Faça de maneira mais simples e mais barata algo que já exista. Democratize o que era apenas para poucos, oferecendo a preços mais acessíveis utilizando a tecnologia para isso. Pode começar de maneira modesta, até ganhar escala e desestabilizar o mercado, fazendo grandes players perderem espaço até desaparecer.

Esse pode ser um bom resumo para entender esse conceito.

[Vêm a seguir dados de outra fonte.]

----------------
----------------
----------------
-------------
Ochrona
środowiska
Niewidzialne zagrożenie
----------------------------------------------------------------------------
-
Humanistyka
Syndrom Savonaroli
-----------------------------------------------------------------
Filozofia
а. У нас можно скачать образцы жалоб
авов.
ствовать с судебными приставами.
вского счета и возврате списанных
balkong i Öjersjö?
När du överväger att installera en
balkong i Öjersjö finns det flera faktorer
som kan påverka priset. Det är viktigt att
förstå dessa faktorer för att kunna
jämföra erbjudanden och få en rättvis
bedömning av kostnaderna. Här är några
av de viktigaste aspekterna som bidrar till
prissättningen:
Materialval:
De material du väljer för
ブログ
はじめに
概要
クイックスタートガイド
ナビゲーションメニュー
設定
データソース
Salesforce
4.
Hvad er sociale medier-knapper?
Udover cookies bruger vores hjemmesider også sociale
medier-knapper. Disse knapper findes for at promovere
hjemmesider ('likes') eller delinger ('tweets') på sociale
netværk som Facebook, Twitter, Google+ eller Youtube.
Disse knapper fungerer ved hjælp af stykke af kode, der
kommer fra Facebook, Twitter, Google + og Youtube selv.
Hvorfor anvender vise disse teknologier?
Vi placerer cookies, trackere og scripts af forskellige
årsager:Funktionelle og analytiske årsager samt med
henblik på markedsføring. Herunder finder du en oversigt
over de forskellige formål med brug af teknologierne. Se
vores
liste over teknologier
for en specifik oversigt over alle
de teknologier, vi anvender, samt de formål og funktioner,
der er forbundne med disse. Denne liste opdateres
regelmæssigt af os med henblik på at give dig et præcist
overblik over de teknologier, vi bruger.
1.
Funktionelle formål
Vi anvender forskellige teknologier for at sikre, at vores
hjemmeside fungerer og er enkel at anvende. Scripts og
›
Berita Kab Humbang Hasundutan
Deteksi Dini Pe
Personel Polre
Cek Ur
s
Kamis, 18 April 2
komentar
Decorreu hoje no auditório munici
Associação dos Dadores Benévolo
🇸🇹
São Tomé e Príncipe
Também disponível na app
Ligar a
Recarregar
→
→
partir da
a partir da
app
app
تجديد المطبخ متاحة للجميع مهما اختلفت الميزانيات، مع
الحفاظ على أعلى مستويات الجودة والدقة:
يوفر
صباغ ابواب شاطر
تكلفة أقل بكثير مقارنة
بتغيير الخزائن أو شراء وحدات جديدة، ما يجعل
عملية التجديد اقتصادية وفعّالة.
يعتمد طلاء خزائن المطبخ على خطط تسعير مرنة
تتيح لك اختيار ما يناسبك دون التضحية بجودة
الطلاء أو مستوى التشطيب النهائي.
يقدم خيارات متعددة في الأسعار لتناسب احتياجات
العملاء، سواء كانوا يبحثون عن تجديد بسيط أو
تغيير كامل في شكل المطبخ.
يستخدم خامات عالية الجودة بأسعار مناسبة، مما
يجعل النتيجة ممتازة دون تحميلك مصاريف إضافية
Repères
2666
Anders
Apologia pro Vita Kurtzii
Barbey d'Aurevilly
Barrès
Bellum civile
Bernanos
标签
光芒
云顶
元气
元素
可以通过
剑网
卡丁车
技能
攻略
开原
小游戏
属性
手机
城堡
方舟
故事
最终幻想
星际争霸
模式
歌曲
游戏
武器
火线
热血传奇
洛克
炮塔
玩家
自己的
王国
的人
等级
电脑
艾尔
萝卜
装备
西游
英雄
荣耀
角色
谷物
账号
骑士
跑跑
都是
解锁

Basta utilizarmos alguns exemplos que todo mundo fala. Lá estava tranquilamente a “indústria de taxis”, uma instituição centenária que passou por pouco inovação nos últimos tempos. De repente surge um aplicativo chamado Uber, que faz qualquer pessoa com um carro minimante descente virar um motorista particular, pra não se dizer um taxista, ofertando um preço mais baixo, serviço de qualidade e acesso mais democratizado. O mercado de transporte individual sofre um abalo sísmico de magnitude 7. Idem para Netiflix, que também revolucionou e continua a revolucionar a indústria do entretenimento, primeiro, enterrando por definitivo as videolocadoras, depois, o conceito de tv por assinatura, e agora a criação de conteúdo. E isso é só o começo. A lista é enorme de exemplos de disrupção. A indústria hoteleira com Airbnb, a indústria da enciclopédia com a Wikipédia, e próprio Google, destroçando inúmeros modelos de negócios com suas múltiplas plataformas de acesso gratuitas.

Foi o professor de Harvard, Clayton Christensen, que criou o termo, inspirado no conceito “destruição criativa”, cunhado pelo economista Joseph Schumpeter em 1039, para explicar os círculos dos negócios. Segundo ele, o capitalismo funciona em ciclos, e cada nova revolução, seja industrial ou tecnológica, destrói a enterior e toma seu mercado.

Assim a disrupção vai se consolidando como cultura, afetando inclusive o pensamento e comportamento contemporâneo.